There’s a song in the country genre that talks about a girl that wants to grow up too fast. “You’re gonna miss this, you’re gonna want this back, you’re gonna wish these days hadn’t gone by so fast…”
If I think about it, there are two sides to consider. One, I really have two types of memories from my childhood: the wonderful days and the horrendous ones, like Jay in third grade telling me those things (moles) on my neck made me look ugly. When there aren’t bad memories, the good ones soak up my attention: exploring nature and kayaking with my sister, dad and aunt, or the zoo with my mom and 10 or so other kids from the in-home daycare my mom ran.
Thoughts like these truly bring happiness to my heart. I do miss being a kid sometimes. Like when the bills are due, stressing over money and jobs, funerals and sickness all come knocking on the door more often than I would like. I miss fishing with my Grandpa. Going camping with the family. Adventuring in Arkansas and Arizona.
Logically though, I know that as a defense mechanism, we tend to mostly remember the good times and block out pain. This is the same thing mothers do with childbirth—their love for their child quiets the trauma the body experienced. All things considered, the human race wouldn’t exist without this phenomena.
Even remembering the recent years, my brain still reverts to the happier side of the path.
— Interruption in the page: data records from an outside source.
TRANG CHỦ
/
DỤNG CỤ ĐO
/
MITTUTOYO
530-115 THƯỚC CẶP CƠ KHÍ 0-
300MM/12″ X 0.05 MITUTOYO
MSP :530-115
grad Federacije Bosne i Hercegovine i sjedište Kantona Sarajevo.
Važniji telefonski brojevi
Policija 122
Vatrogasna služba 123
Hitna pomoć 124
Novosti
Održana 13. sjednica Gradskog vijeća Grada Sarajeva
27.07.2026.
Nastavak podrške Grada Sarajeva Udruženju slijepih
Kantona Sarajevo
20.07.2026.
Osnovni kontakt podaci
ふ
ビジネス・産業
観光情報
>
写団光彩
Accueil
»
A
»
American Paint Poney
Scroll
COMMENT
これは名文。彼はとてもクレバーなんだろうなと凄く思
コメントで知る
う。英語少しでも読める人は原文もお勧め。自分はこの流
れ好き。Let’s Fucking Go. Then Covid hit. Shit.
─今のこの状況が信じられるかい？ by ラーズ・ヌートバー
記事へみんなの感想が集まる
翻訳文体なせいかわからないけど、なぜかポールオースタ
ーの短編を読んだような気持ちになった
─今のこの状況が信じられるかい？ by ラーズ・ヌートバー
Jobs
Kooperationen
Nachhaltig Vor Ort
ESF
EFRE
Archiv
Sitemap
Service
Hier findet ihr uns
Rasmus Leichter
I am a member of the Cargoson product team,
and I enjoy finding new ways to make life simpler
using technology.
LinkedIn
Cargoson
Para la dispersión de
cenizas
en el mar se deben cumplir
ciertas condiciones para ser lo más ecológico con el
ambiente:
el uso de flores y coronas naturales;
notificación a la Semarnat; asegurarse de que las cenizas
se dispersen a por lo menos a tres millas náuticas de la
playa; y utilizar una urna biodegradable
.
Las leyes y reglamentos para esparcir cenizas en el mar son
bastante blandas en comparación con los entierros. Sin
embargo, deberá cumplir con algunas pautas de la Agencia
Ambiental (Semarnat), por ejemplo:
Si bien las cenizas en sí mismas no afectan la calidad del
I know pain was there, and sadness too, but I’m able to see the past with 20/20 hindsight.
I have a feeling that eventually bringing the monumental change of bringing a child into our lives will prompt missing the days when it was just me and my husband, going through life together. I’m lucky enough to know that despite the hardships and fights that we’ve had, the serendipitous ones will shine brightest.